Pues haz infraestructuras. ¿Quieres turismo? Haz infraestructuras. ¿Quieres desarrollo sostenible, energías limpias, menos desigualdades, paz y seguridad? ¿A que no lo adivinas? Exacto. Haz infraestructuras. ¿Son las infraestructuras el bálsamo de Fierabrás, el tónico que todo lo cura, que afirma El Quijote? No, pero sin ellas es muy difícil curar nada. Como dijo Aron, economía y política van unidas y se parecen mucho la primera a hacer una tarta lo más grande posible y la segunda a tratar de distribuirla del mejor modo. Para idear buenas políticas hay que tener claros unos cuantos principios económicos. Si no se tienen o si te equivocas, te arriesgas a encoger la tarta que después no podrás distribuir entre nadie de lo pequeñita que te habrá quedado.

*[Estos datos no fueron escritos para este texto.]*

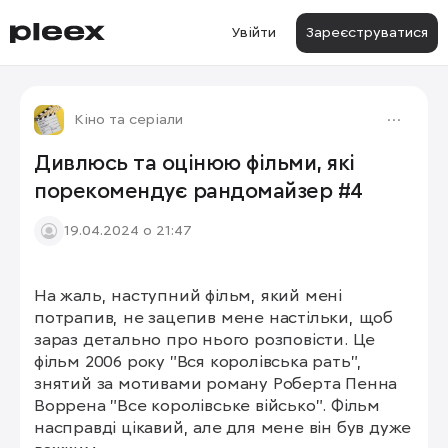
Увійти
Зареєструватися
Кіно та серіали
Дивлюсь та оцінюю фільми, які
порекомендує рандомайзер #4
19.04.2024 о 21:47
На жаль, наступний фільм, який мені 
потрапив, не зацепив мене настільки, щоб 
зараз детально про нього розповісти. Це 
фільм 2006 року "Вся королівська рать", 
знятий за мотивами роману Роберта Пенна 
Воррена "Все королівське військо". Фільм 
насправді цікавий, але для мене він був дуже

Por ello, a la hora de plantearse, pongamos por caso, por qué el campo colombiano no funciona como debería funcionar, no produce lo que debería producir, no pone en nuestra mesa tantas lechugas como nos gustaría, tenemos dos opciones. La primera es, en la línea señalada, considerar que Colombia apenas tiene infraestructuras de comunicación dignas de tal nombre y que, por ello, transportar un producto desde Buenaventura a Bogotá cuesta lo mismo que de Buenaventura a Shanghái (no es una exageración), cosa que provoca que, muchas veces, sea más rentable para un distribuidor comprar productos en la otra punta del mundo que en la región vecina, desestimulando así la producción local y acabando con las pobres lechuguitas colombianas. La segunda es concluir que, si no hay suficientes lechugas, es por una conspiración de terratenientes malignos que, aunque ellos lo nieguen, no son más que la herramienta del narcotráfico para blanquear sus oscuros capitales comprando y dejando sin cultivar millones de hectáreas de campo colombiano.
Más allá de que hace falta ser un narcotraficante muy tonto para inmovilizar tu dinero en un terreno que, al no ser usado, tiene serios riesgos de perder valor (si yo tuviera un montón de dinero negro, lo blanquearía en propiedades urbanas, no en tierras en mitad de ninguna parte), lo que esta concepción de los hechos demuestra es una visión conspirativa de la sociedad que hace muy difícil ser capaz de plantear propuestas económicas sensatas que redunden en una mejora en la calidad de vida. Pero claro, es más sencillo y atractivo echarle la culpa de los problemas a un terrible y gaseoso enemigo, que decirle a la gente que para cambiar las cosas son necesarias reformas largas, complejas y sin garantías de éxito.
¿Habemus lechugas? Pues va a ser que no. Porque cuando la tarta no se cocina bien, difícilmente se puede después servir mejor. Lo bueno es que, como ya dijimos que la culpa de todo era de una maligna conspiración, cuando todo salga mal y las tierras sigan sin cultivar (por falta de infraestructuras, de seguridad jurídica, de un buen sistema impositivo, etc.), nos será fácil echarle la culpa de todo a los conspiradores. Ante lo cual surge la duda: ¿de verdad quisiste en algún momento que hubiera más lechugas o tu objetivo fue desde el principio otro bien distinto? O tal vez es que seas tonto y ya está.